::: Entries supplied

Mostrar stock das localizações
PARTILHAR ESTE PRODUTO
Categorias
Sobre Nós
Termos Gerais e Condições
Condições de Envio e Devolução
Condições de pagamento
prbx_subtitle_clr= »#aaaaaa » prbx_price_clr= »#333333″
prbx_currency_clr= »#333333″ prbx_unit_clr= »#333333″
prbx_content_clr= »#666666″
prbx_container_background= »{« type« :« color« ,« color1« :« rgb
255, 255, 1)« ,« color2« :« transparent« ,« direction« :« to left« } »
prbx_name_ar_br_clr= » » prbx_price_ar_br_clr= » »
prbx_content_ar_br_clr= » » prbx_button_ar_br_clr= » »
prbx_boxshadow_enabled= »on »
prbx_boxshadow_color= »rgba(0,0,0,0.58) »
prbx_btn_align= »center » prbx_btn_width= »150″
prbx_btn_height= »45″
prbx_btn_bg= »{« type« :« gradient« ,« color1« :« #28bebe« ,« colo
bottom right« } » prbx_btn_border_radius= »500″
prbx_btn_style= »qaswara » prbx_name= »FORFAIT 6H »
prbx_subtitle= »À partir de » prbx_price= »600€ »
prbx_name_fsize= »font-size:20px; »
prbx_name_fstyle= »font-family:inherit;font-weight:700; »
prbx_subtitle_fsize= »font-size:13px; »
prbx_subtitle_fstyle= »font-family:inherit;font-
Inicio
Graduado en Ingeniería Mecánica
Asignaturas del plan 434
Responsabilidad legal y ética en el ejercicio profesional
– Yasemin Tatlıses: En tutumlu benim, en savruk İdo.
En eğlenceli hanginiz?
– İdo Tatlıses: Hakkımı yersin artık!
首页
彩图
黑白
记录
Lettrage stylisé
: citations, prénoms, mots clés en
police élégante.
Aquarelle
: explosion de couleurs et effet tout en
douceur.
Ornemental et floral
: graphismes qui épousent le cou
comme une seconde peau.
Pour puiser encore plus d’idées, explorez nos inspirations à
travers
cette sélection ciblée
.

::::::

_What to work on_. Nothing but the lines from the one holding "Lettrage stylisé" to the end of the entries should be returned, each exactly as it stands.

_Problem solution_.
Lettrage stylisé
: citations, prénoms, mots clés en
police élégante.
Aquarelle
: explosion de couleurs et effet tout en
douceur.
Ornemental et floral
: graphismes qui épousent le cou
comme une seconde peau.
Pour puiser encore plus d’idées, explorez nos inspirations à
travers
cette sélection ciblée
.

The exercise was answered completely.